Excerpted text:
↓
The changes were so stark they precipitated a social movement, with the kind of weekly mass demonstrations and civil disobedience usually reserved for causes such as civil rights or national independence. The unrest focused unwanted national attention on North Carolina, a state that has long prided itself on its level-headed moderation.
For generations, North Carolina tended to walk a middle path, spending more on roads, universities and culture, and later on community colleges and research parks, as a way to modernize. Often called “the North Carolina way,” the approach was backed by the state’s forward-looking business leadership as an alternative to the low-tax, low-regulation strategies of much of the rest of the South.
At the same time, the state had its conservative ways: anti-union, Bible-Belt traditionalism on social issues and, of course, support for segregation during its time.
“North Carolina has taken pride and sold itself as a progressive state, by which it means pro-business, pro-education, moderate,” said historian Karl Campbell of Appalachian State University, a biographer of Sen. Sam Ervin Jr. and Gov. Luther Hodges.
↑
Dataset items:
↓
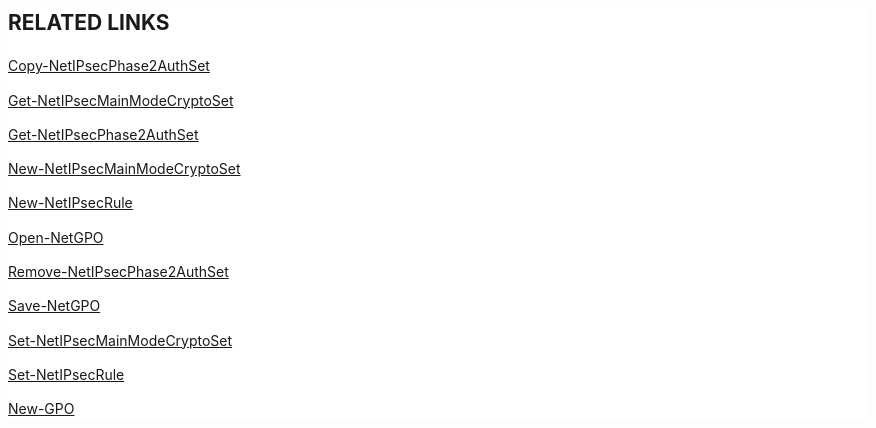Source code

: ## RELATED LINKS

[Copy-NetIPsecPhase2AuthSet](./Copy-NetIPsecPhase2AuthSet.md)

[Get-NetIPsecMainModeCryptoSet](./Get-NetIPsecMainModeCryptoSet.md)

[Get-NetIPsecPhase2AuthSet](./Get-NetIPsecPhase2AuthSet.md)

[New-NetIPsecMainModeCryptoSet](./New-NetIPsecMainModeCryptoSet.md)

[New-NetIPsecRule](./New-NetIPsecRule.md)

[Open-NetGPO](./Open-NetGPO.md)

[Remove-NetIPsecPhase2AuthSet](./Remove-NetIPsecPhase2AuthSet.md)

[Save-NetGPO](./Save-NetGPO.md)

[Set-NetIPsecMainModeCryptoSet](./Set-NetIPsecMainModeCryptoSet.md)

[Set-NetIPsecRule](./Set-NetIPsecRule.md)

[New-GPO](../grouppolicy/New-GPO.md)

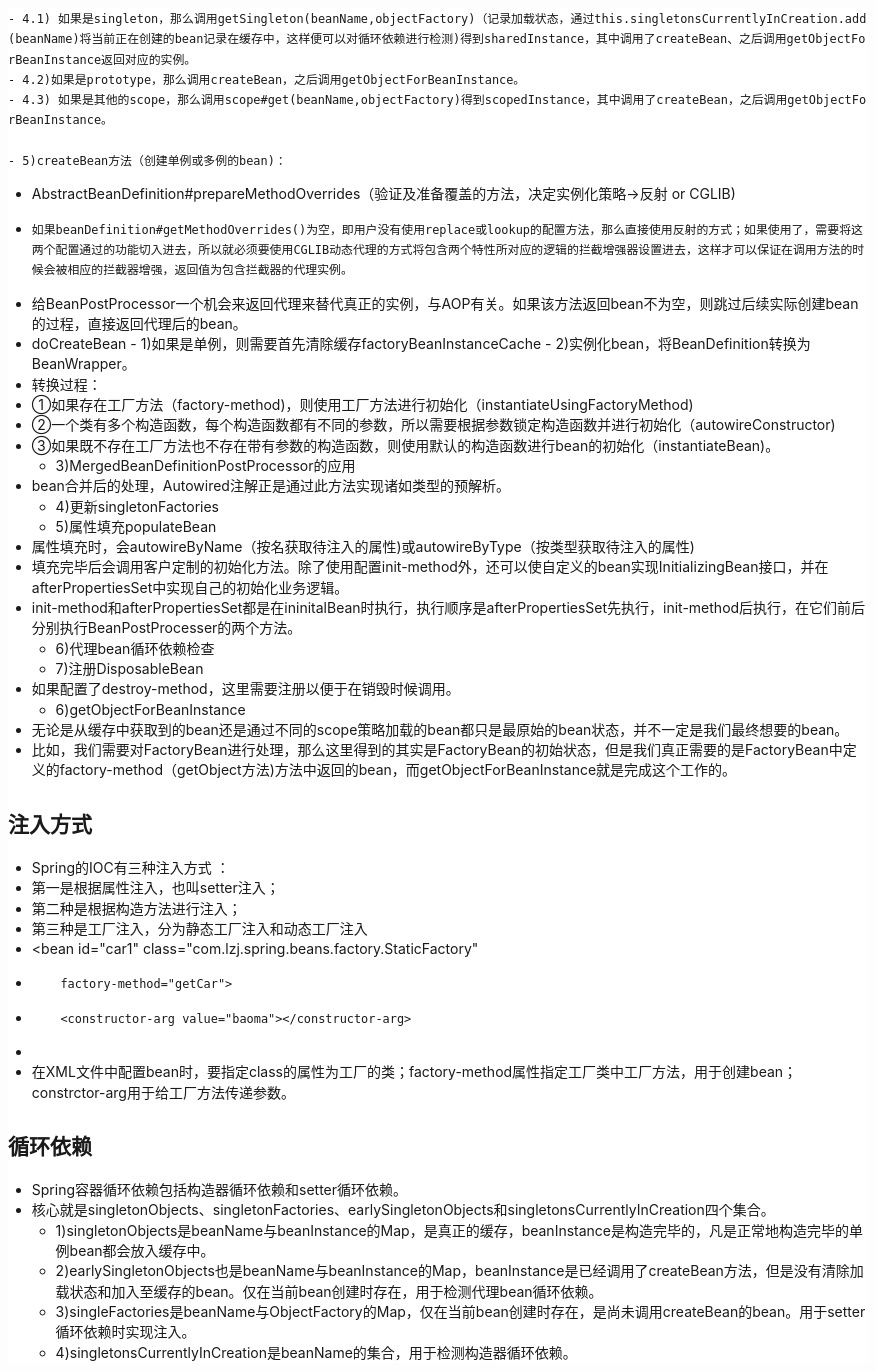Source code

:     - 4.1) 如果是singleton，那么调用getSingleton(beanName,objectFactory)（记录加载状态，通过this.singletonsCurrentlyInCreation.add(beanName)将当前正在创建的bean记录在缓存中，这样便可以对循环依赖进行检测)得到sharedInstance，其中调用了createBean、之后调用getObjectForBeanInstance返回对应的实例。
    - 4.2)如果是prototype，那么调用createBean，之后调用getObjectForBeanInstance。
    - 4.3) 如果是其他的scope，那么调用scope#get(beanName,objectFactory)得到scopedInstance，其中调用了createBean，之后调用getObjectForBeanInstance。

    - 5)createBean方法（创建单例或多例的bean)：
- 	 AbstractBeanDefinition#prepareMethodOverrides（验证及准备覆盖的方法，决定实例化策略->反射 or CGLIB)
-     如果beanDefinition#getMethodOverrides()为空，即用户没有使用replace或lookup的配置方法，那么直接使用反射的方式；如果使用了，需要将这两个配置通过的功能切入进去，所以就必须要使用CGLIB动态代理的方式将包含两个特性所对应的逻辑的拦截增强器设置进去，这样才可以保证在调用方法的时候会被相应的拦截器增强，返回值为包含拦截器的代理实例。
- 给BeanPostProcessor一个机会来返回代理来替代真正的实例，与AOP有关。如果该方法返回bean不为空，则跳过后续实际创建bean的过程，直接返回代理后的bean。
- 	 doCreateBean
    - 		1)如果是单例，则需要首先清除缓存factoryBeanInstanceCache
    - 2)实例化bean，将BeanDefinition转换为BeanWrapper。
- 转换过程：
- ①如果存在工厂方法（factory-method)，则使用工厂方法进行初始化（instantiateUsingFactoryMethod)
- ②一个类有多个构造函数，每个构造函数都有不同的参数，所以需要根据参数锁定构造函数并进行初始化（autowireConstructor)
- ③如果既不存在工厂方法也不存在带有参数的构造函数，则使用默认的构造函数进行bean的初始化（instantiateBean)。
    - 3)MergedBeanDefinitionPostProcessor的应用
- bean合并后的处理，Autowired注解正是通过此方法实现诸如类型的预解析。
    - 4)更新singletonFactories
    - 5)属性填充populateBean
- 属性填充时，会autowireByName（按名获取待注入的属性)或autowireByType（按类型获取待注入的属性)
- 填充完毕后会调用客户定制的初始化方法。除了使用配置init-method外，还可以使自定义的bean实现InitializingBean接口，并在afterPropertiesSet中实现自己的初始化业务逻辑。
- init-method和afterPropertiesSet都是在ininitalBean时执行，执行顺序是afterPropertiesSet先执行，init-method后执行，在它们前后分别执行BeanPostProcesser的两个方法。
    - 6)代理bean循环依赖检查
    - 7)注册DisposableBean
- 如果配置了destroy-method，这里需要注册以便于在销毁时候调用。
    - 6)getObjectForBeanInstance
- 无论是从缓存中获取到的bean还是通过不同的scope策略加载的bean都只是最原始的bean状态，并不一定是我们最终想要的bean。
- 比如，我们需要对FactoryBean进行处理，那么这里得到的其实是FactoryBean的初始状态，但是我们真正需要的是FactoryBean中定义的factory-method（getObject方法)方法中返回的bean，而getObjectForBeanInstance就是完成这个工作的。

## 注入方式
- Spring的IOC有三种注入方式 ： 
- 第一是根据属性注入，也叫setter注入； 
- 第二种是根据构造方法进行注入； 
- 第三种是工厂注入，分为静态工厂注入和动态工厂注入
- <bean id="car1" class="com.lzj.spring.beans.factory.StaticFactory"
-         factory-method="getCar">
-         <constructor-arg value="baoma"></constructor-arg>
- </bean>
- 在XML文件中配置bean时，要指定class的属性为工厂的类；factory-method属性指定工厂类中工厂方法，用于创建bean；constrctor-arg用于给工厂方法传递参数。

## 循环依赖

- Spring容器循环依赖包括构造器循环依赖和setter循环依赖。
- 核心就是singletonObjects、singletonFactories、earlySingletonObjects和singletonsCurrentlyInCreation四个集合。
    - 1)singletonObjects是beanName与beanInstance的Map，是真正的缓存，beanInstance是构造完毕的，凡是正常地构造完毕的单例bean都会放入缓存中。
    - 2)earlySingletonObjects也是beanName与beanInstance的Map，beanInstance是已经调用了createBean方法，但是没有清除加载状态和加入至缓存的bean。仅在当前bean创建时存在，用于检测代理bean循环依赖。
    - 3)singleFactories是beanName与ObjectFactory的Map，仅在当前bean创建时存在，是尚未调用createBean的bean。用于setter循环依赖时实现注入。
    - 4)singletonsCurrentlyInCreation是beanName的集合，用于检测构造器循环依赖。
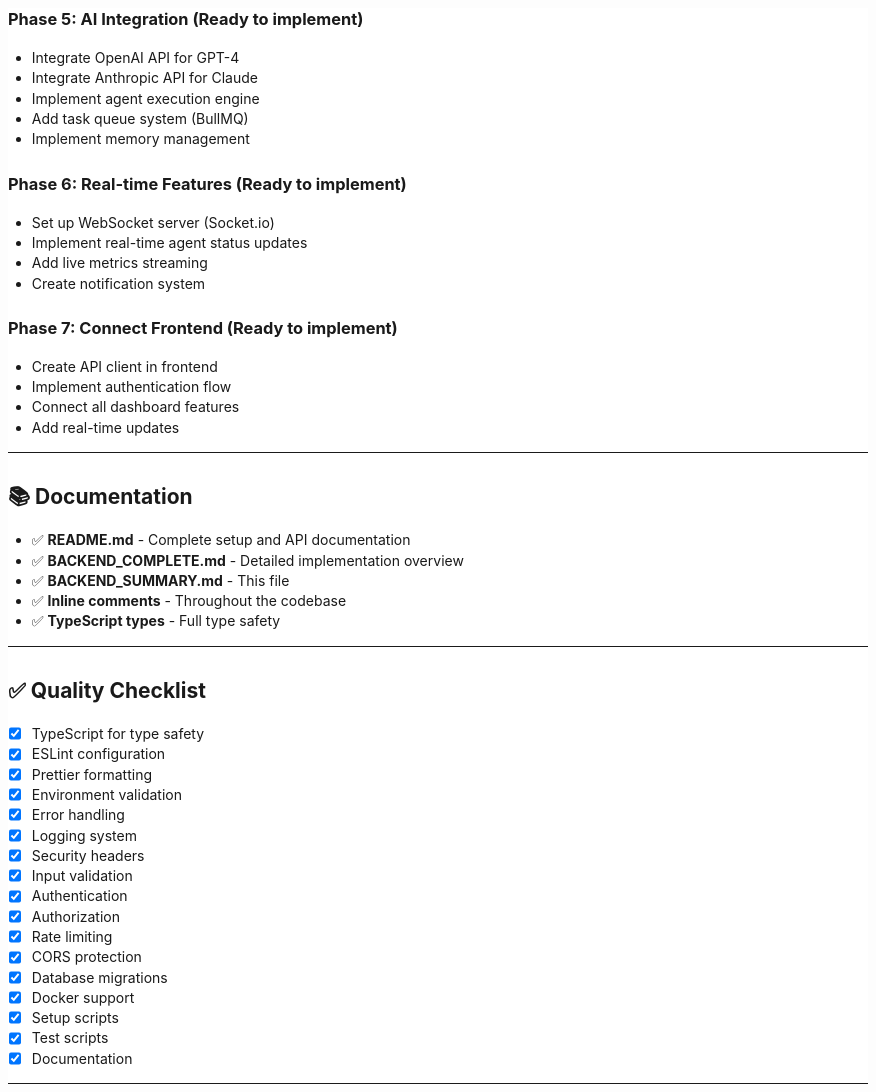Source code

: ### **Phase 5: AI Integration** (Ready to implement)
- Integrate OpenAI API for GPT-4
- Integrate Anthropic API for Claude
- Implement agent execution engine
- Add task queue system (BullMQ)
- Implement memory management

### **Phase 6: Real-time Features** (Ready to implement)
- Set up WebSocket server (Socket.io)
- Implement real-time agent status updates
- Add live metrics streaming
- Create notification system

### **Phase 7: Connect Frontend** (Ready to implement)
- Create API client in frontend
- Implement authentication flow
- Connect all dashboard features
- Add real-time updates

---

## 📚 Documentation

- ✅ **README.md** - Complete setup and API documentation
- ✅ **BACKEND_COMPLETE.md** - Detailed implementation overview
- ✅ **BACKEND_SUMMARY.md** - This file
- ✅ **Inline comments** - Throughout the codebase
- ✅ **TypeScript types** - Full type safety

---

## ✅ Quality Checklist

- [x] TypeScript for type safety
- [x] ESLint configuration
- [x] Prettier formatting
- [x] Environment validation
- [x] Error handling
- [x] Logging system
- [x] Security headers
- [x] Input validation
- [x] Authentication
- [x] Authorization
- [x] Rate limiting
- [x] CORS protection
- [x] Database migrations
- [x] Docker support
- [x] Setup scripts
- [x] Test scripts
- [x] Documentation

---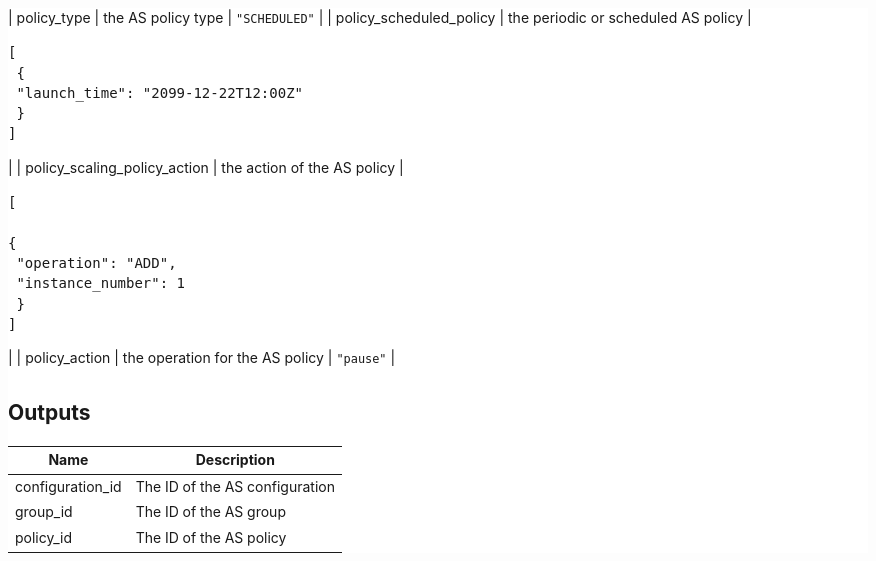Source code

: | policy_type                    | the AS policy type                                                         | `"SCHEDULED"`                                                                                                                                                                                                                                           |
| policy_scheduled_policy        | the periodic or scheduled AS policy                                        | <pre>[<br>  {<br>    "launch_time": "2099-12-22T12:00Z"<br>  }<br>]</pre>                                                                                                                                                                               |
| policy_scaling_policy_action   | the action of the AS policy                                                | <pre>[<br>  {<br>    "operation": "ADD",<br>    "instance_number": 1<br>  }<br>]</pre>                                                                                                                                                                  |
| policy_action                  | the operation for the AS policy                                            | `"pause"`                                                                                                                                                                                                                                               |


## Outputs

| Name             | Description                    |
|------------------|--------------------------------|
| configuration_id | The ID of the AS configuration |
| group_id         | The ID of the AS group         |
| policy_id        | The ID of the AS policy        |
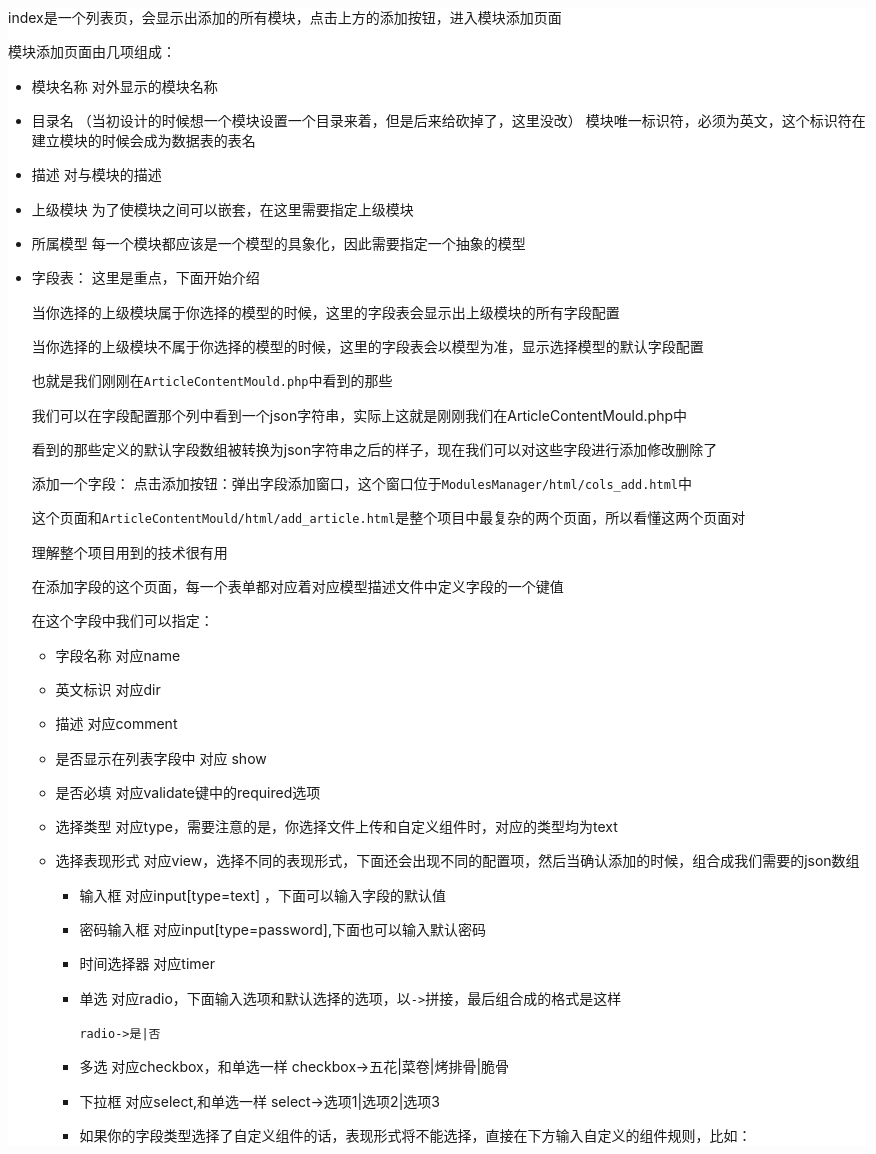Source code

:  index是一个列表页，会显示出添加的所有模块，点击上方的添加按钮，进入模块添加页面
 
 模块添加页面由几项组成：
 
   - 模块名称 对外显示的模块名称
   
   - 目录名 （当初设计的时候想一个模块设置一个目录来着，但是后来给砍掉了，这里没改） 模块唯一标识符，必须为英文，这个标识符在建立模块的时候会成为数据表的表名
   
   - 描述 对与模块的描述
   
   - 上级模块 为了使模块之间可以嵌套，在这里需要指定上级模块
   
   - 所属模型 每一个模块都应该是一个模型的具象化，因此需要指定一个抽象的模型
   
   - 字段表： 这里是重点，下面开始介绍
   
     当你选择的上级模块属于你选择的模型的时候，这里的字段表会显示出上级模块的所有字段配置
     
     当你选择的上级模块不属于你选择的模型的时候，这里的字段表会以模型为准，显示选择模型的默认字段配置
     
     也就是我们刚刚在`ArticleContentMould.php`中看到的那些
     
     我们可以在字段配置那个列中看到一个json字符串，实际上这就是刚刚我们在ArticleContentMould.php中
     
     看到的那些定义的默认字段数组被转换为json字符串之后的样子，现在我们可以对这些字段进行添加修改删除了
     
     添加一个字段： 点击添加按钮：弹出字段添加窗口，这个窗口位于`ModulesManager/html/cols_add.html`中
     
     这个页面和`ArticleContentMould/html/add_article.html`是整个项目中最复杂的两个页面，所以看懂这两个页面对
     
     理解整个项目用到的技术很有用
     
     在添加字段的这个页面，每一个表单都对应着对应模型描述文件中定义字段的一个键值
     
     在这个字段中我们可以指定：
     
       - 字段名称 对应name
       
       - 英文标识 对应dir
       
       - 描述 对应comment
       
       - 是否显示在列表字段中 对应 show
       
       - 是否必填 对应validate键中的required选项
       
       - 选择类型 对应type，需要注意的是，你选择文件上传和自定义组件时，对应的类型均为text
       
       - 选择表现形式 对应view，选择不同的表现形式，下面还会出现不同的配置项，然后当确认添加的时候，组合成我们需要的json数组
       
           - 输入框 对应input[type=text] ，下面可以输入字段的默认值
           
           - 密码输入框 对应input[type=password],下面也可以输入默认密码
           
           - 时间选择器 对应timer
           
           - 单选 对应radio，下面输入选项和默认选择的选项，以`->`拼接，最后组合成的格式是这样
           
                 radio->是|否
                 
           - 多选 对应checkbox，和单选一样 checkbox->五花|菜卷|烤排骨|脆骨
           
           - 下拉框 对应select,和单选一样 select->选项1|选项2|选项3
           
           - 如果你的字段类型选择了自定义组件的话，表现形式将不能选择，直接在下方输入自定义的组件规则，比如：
↑
Brief A: In the passage about North Carolina's politics, rewrite the paragraph beginning "For generations, North Carolina tended" as a short bulleted list that keeps its main facts.
Brief B: Please continue the passage about North Carolina's politics from its final sentence.

Response A:
- For generations, North Carolina tended to take a middle path.
- It spent more on roads, universities and culture, and later on community colleges and research parks, as a way to modernize.
- This approach, often called "the North Carolina way," was backed by the state's forward-looking business leaders.
- They saw it as an alternative to the low-tax, low-regulation strategies common in much of the rest of the South.

Response B:
“That self-image has been rejected by this legislature,” Campbell said. “It seems that our leadership is turning now toward following (conservative) Southern trends, whereas in the past North Carolina tended to boast that it was leading in new directions. That is different in the state leadership’s self-perception.”
At one time, other creative Southern governors – from Bill Clinton of Arkansas to William Winter of Mississippi – beat a path to North Carolina to learn about the newest policy innovations. Now the conversation in Raleigh has flipped. It is focused on how North Carolina can catch up to its neighbors by having the lowest taxes and the fewest regulations. North Carolina has moved from being a regional leader to a follower.
Moderates vanished
The big shift was precipitated by Republicans taking control of both the legislature and the governor’s office for the first time since 1899. It is a more conservative Republican Party than it was even a generation or so ago.
Campbell said there are some striking differences between how North Carolina’s leaders responded to economic problems in the 1950s and today. In the 1950s, the problem was that North Carolina had the lowest industrial wages in the country. Today, North Carolina’s problem is that it has the fifth-highest unemployment rate in the nation because many of those 1950s-era plants have closed.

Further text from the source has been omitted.